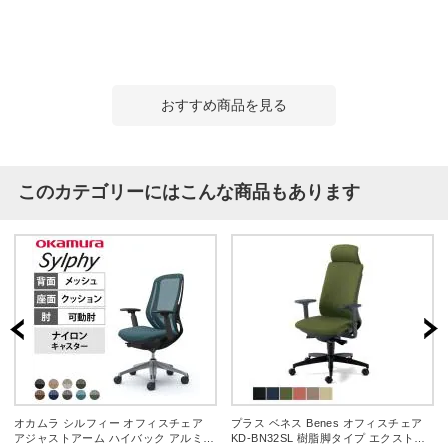
おすすめ商品を見る
このカテゴリーにはこんな商品もあります
オカムラ シルフィー オフィスチェア
プラス ベネス Benes オフィスチェア
アジャストアーム ハイバック アルミ脚
KD-BN32SL 樹脂脚タイプ エクストラ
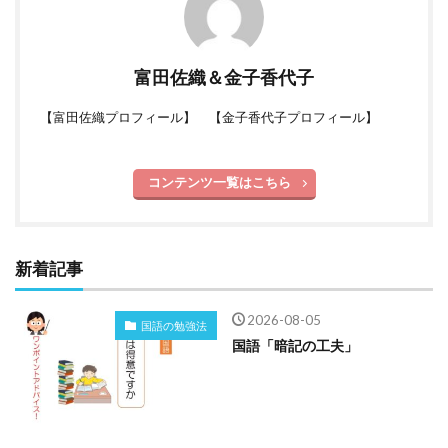
富田佐織＆金子香代子
【
富田佐織プロフィール
】 【
金子香代子プロフィール
】
コンテンツ一覧はこちら
新着記事
2026-08-05
国語の勉強法
国語「暗記の工夫」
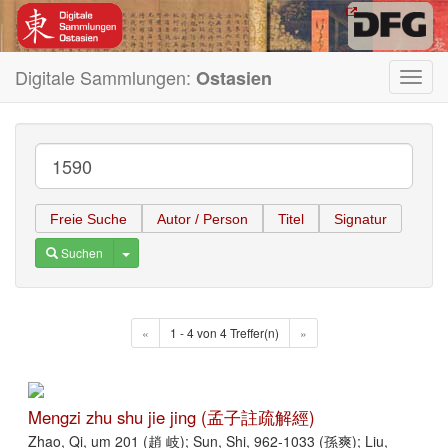
Digitale Sammlungen:
Ostasien
Toggl
navig
Freie Suche
Autor / Person
Titel
Signatur
Toggle Dropdown
Suchen
«
1 - 4 von 4 Treffer(n)
»
Mengzi zhu shu jie jing (孟子註疏解經)
Zhao, Qi, um 201 (趙 岐); Sun, Shi, 962-1033 (孫爽); Liu,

________________________

## What you will do
Write out each line exactly, beginning at the one with "Toggle Dropdown" and ending at the final line of the records above, with nothing added.

## Exercise response
Toggle Dropdown
Suchen
«
1 - 4 von 4 Treffer(n)
»
Mengzi zhu shu jie jing (孟子註疏解經)
Zhao, Qi, um 201 (趙 岐); Sun, Shi, 962-1033 (孫爽); Liu,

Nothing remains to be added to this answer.